(Excerpts from a dataset)
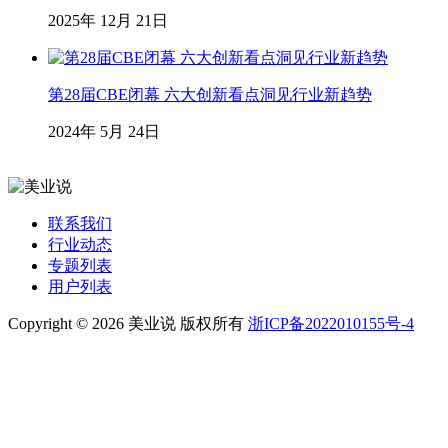
2025年 12月 21日
第28届CBE闭幕 六大创新看点洞见行业新趋势
2024年 5月 24日
联系我们
行业动态
专题列表
用户列表
Copyright © 2026 美业说 版权所有
浙ICP备2022010155号-4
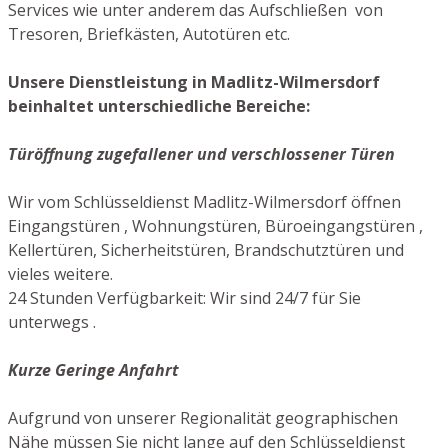
Services wie unter anderem das Aufschließen von
Tresoren, Briefkästen, Autotüren etc.
Unsere Dienstleistung in Madlitz-Wilmersdorf
beinhaltet unterschiedliche Bereiche:
Türöffnung zugefallener und verschlossener Türen
Wir vom Schlüsseldienst Madlitz-Wilmersdorf öffnen
Eingangstüren , Wohnungstüren, Büroeingangstüren ,
Kellertüren, Sicherheitstüren, Brandschutztüren und
vieles weitere.
24 Stunden Verfügbarkeit: Wir sind 24/7 für Sie
unterwegs .
Kurze Geringe Anfahrt
Aufgrund von unserer Regionalität geographischen
Nähe müssen Sie nicht lange auf den Schlüsseldienst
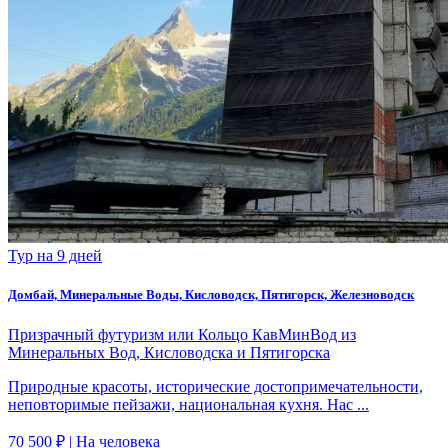
Тур на 9 дней
Домбай, Минеральные Воды, Кисловодск, Пятигорск, Железноводск
Призрачный футуризм или Кольцо КавМинВод из
Минеральных Вод, Кисловодска и Пятигорска
Природные красоты, исторические достопримечательности,
неповторимые пейзажи, национальная кухня. Нас ...
70 500 ₽
| На человека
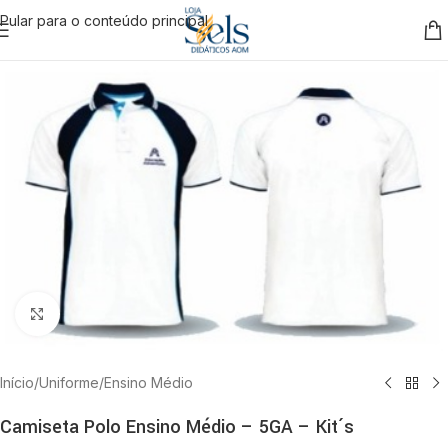
Pular para o conteúdo principal
Clique para ampliar
Início
/
Uniforme
/
Ensino Médio
Camiseta Polo Ensino Médio – 5GA – Kit´s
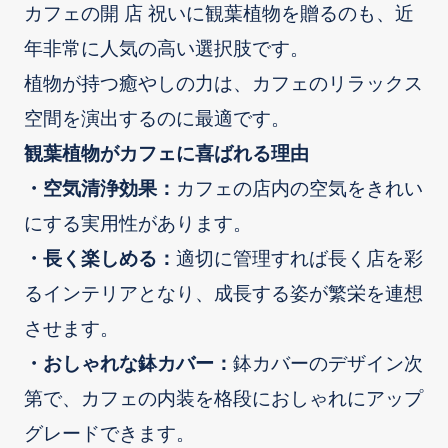
カフェの開 店 祝いに観葉植物を贈るのも、近
年非常に人気の高い選択肢です。
植物が持つ癒やしの力は、カフェのリラックス
空間を演出するのに最適です。
観葉植物がカフェに喜ばれる理由
・空気清浄効果：
カフェの店内の空気をきれい
にする実用性があります。
・長く楽しめる：
適切に管理すれば長く店を彩
るインテリアとなり、成長する姿が繁栄を連想
させます。
・おしゃれな鉢カバー：
鉢カバーのデザイン次
第で、カフェの内装を格段におしゃれにアップ
グレードできます。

ASSIGNMENT: Copy out each line of the data exactly as it reads; skip the pictures.

PROBLEM SOLUTION:
2025年 12月 21日
第28届CBE闭幕 六大创新看点洞见行业新趋势
2024年 5月 24日
联系我们
行业动态
专题列表
用户列表
Copyright © 2026 美业说 版权所有
浙ICP备2022010155号-4
Services wie unter anderem das Aufschließen von
Tresoren, Briefkästen, Autotüren etc.
Unsere Dienstleistung in Madlitz-Wilmersdorf
beinhaltet unterschiedliche Bereiche:
Türöffnung zugefallener und verschlossener Türen
Wir vom Schlüsseldienst Madlitz-Wilmersdorf öffnen
Eingangstüren , Wohnungstüren, Büroeingangstüren ,
Kellertüren, Sicherheitstüren, Brandschutztüren und
vieles weitere.
24 Stunden Verfügbarkeit: Wir sind 24/7 für Sie
unterwegs .
Kurze Geringe Anfahrt
Aufgrund von unserer Regionalität geographischen
Nähe müssen Sie nicht lange auf den Schlüsseldienst
Тур на 9 дней
Домбай, Минеральные Воды, Кисловодск, Пятигорск, Железноводск
Призрачный футуризм или Кольцо КавМинВод из
Минеральных Вод, Кисловодска и Пятигорска
Природные красоты, исторические достопримечательности,
неповторимые пейзажи, национальная кухня. Нас ...
70 500 ₽
| На человека
Pular para o conteúdo principal
Clique para ampliar
Início
/
Uniforme
/
Ensino Médio
Camiseta Polo Ensino Médio – 5GA – Kit´s
カフェの開 店 祝いに観葉植物を贈るのも、近
年非常に人気の高い選択肢です。
植物が持つ癒やしの力は、カフェのリラックス
空間を演出するのに最適です。
観葉植物がカフェに喜ばれる理由
・空気清浄効果：
カフェの店内の空気をきれい
にする実用性があります。
・長く楽しめる：
適切に管理すれば長く店を彩
るインテリアとなり、成長する姿が繁栄を連想
させます。
・おしゃれな鉢カバー：
鉢カバーのデザイン次
第で、カフェの内装を格段におしゃれにアップ
グレードできます。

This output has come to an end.